CFP Board has issued a permanent bar against a former advisor in New Hampshire who reportedly lost clients millions by placing them in complex investments that were unsuitable for them.
Thomas Chadwick, who resides in New London, New Hampshire, is among 10 individuals on a list of public sanctions that the board revealed last week.
In January, CFP Board Enforcement Counsel sent Chadwick a complaint referring to a December stipulation and consent order he had entered into with the Vermont Department of Financial Regulation, which found that he’d placed clients “in an unsuitable, complex, leveraged securities product.”
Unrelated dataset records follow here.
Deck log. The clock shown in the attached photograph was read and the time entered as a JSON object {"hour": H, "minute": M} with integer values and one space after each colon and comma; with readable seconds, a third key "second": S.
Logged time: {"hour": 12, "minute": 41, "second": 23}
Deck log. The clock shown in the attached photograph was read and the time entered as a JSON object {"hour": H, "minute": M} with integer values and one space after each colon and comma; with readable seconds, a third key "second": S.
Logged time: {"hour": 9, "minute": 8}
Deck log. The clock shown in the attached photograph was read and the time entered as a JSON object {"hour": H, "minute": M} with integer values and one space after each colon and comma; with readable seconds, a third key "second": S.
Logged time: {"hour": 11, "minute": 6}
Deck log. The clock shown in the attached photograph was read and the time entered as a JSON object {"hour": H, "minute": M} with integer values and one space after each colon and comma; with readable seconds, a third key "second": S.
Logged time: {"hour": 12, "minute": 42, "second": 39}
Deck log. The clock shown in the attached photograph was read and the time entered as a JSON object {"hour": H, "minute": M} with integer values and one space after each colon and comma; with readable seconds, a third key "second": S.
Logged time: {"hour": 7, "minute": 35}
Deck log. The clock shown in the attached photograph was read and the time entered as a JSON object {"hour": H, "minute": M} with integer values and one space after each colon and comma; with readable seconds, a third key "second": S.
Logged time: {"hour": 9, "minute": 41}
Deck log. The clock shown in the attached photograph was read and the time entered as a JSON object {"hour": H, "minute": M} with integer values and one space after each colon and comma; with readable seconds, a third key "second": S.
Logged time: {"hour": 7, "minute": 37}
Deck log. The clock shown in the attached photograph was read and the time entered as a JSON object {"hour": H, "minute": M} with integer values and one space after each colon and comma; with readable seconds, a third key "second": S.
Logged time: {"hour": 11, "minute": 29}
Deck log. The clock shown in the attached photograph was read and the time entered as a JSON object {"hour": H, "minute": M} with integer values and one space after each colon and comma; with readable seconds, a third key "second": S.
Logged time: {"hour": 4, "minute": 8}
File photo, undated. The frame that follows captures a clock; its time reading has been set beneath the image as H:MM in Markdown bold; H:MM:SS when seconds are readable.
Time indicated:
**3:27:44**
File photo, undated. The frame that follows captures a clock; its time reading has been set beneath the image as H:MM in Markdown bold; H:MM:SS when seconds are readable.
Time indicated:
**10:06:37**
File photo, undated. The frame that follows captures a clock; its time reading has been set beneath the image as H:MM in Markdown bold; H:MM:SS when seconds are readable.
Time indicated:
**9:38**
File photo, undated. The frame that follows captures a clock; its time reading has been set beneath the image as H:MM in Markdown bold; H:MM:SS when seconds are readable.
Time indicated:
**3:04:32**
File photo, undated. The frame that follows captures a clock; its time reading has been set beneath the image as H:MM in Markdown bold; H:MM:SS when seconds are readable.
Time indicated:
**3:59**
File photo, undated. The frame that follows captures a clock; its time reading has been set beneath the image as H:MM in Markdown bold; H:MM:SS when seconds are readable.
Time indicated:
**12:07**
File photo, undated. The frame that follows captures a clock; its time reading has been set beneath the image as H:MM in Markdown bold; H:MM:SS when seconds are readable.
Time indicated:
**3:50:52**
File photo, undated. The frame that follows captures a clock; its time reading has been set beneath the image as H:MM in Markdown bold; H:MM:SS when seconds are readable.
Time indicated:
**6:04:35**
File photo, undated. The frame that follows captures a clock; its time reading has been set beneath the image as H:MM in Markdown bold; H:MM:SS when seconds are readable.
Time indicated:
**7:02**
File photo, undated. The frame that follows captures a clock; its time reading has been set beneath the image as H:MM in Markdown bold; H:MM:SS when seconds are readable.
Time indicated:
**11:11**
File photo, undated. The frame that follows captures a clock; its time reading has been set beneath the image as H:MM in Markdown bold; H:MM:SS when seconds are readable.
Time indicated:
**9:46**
Those investments, which were made “without properly evaluating each client’s risk tolerance, age, employment status, financial situation, financial needs and investment goals,” ultimately lost those clients more than $3.4 million, according to CFP Board.
According to a report by Valley News, Chadwick had taken money entrusted to him by clients – including many elderly retirees on fixed incomes – and invested it in a leveraged investment product, REML, whose returns were tied to the commercial real estate market.
When the Covid-19 pandemic hammered the real estate investment space, REML shares collapsed to near zero, and his clients’ investments were caught up in the carnage, Valley News explained. Many of the clients impacted were reportedly not aware they had allocations to the high-risk investment.
The news outlet said an investigation by state financial regulators in Vermont found Chadwick “did not fully understand the risks associated with REML.” He reportedly touted it as “a low to moderate risk investment” and “a good product for steady monthly income that could help meet monthly income needs.”